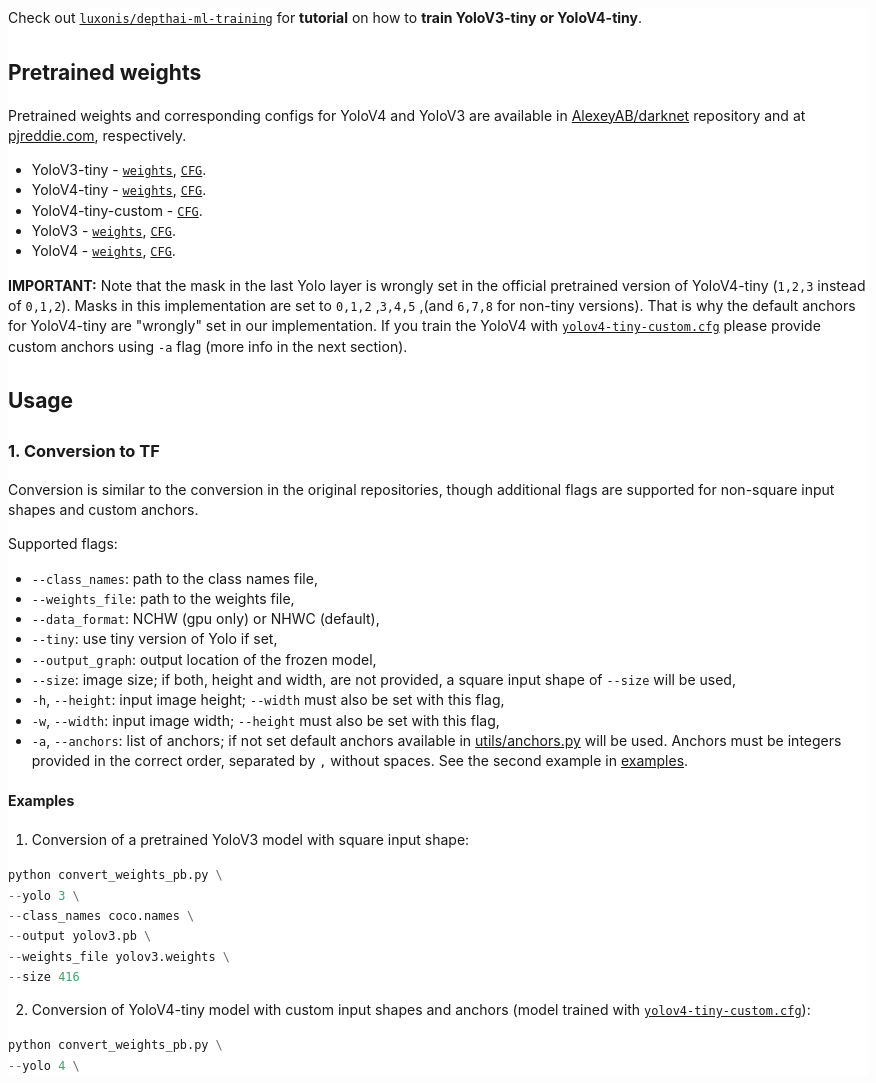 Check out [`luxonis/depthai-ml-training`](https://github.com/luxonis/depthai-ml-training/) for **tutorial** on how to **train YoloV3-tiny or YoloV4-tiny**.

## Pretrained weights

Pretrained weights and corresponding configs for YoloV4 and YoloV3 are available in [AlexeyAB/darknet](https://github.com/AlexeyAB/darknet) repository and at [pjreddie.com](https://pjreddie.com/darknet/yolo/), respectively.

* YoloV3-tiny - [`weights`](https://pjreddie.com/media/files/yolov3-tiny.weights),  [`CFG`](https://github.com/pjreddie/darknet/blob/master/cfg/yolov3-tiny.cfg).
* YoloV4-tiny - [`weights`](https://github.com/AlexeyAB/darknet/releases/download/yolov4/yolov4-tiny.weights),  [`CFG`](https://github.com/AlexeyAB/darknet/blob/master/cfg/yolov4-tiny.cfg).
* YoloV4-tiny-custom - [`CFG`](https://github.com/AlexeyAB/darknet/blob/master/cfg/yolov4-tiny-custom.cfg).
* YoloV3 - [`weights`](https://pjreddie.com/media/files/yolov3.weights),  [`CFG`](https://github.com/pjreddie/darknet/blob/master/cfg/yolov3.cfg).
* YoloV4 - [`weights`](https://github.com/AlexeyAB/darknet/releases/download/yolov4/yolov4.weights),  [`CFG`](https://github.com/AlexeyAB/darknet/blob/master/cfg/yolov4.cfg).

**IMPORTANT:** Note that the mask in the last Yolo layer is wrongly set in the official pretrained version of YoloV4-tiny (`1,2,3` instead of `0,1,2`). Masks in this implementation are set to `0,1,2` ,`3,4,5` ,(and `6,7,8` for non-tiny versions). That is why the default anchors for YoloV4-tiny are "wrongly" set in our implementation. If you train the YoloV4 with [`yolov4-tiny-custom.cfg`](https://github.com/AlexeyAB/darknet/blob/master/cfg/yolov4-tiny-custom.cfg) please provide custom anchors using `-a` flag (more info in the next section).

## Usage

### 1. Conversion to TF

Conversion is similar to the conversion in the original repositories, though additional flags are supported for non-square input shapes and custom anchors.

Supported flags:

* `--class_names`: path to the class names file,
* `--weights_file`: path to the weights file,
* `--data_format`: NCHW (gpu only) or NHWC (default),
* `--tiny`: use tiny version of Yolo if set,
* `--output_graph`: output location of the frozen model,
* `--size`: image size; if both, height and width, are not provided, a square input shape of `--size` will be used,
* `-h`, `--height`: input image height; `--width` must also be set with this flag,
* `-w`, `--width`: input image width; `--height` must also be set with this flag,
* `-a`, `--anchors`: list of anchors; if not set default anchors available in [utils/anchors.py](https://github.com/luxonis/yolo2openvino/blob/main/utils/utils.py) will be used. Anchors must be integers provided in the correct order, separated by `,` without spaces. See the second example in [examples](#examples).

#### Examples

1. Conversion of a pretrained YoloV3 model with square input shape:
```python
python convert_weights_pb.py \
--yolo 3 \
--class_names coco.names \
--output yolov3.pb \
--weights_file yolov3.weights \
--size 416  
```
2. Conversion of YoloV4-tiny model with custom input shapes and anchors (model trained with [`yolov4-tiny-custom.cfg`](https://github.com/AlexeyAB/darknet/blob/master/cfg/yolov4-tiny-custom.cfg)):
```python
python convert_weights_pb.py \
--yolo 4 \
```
________
- **WORK TO BE COMPLETED**
Work through the records above line by line and count those that hold the string "height". Give only the result.

- **WRITTEN SOLUTION**
3